While Blocker is critical of Miller’s leadership of the Texas Department of Agriculture, the challenger also is looking to provide a contrast with the incumbent on one of the biggest issues in Republican primaries: immigration. “I don’t think we’re tough enough on the immigration issue,” Blocker said in another video Wednesday, calling for a “moratorium on current levels of immigration until we have true reform.”

A career lobbyist who is also an immigration hardliner? Throw in religious extremism and you’ve got the modern Republican trifecta. If you’d prefer a candidate who’s actually worth voting for, you might check out Kim Olson. We can do so much better than either of these two jokers.

Organizing the guys with boats

Remember all those volunteer rescuers who got in their boats to get flood victims during Harvey? Harris County remembers, and they would like to formalize that a bit for the next time.

With emergency responders across the Houston area overwhelmed by the scope of Hurricane Harvey’s devastation, the 911 system overburdened and outside help stymied by high water, Harris County Judge Ed Emmett went on television on Aug. 27 to make a public plea.

Wherever you are, if you have a boat, Emmett said, get out in the neighborhood and help evacuate people trapped by floodwaters.

Now, local officials are working up a plan that would better coordinate response – ahead of time – among volunteers during disasters such as Harvey.

Emmett and other county officials want to create a database of residents across the county who own boats, vehicles that can travel in high water, and other rescue equipment to efficiently target volunteer response, which studies show are critical lifelines during disasters.

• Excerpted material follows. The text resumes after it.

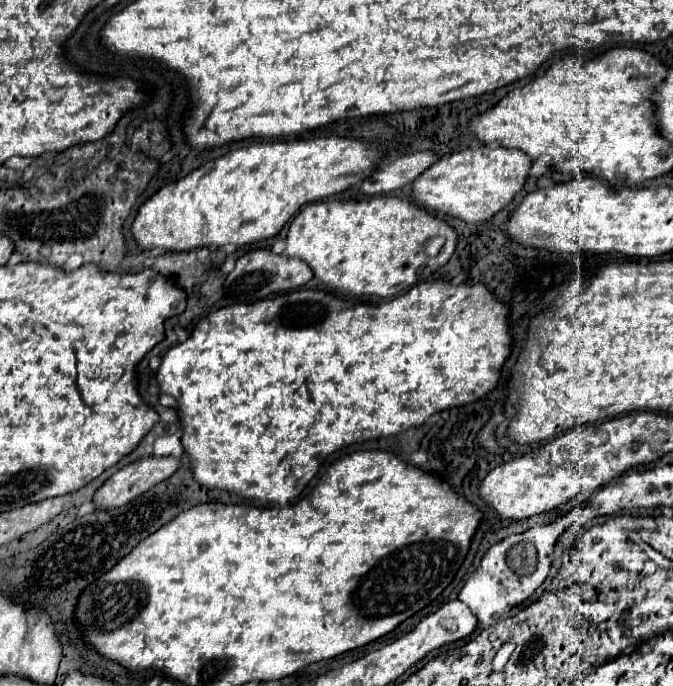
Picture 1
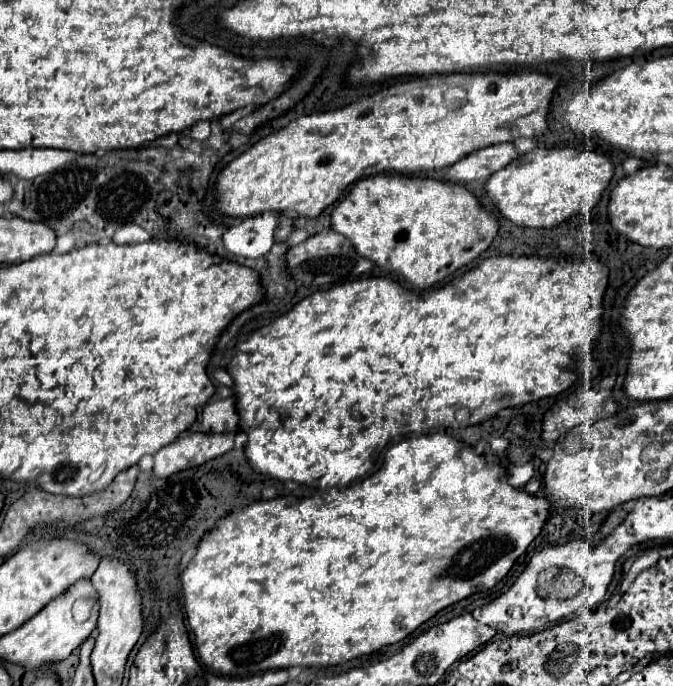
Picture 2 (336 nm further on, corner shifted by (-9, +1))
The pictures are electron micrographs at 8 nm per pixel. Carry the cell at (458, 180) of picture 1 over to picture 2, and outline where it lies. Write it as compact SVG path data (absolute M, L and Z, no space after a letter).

“We have to get all that coordinated,” he said.


While volunteer response was “successful through the county,” a more organized force could help alleviate at least two problems, Emmett said.

In one case, volunteers with flat-bottom boats showed up to help flooded Kingwood residents, but more powerful boats with motors were needed to handle the currents.

In another case, volunteers from the Cajun Navy – a similar volunteer disaster response team based in Louisiana – had difficulties in finding specific addresses of homes that had residents who needed to be rescued during the storm.

“Clearly there were some issues,” Emmett said.

A database would allow emergency responders to summon volunteers with the proper equipment to areas most in need faster, even if the storm isn’t as severe or widespread as Harvey.

This makes sense. The county is never going to have the resources to handle all the rescue needs in another Harvey-like situation. There will be people who are willing and able to help. It’s in everyone’s interests for the county to have some idea who these people are, so they can let them know where their help is most needed and can be most effective. It’s a low-cost investment with a high upside. There’s no reason not to do this.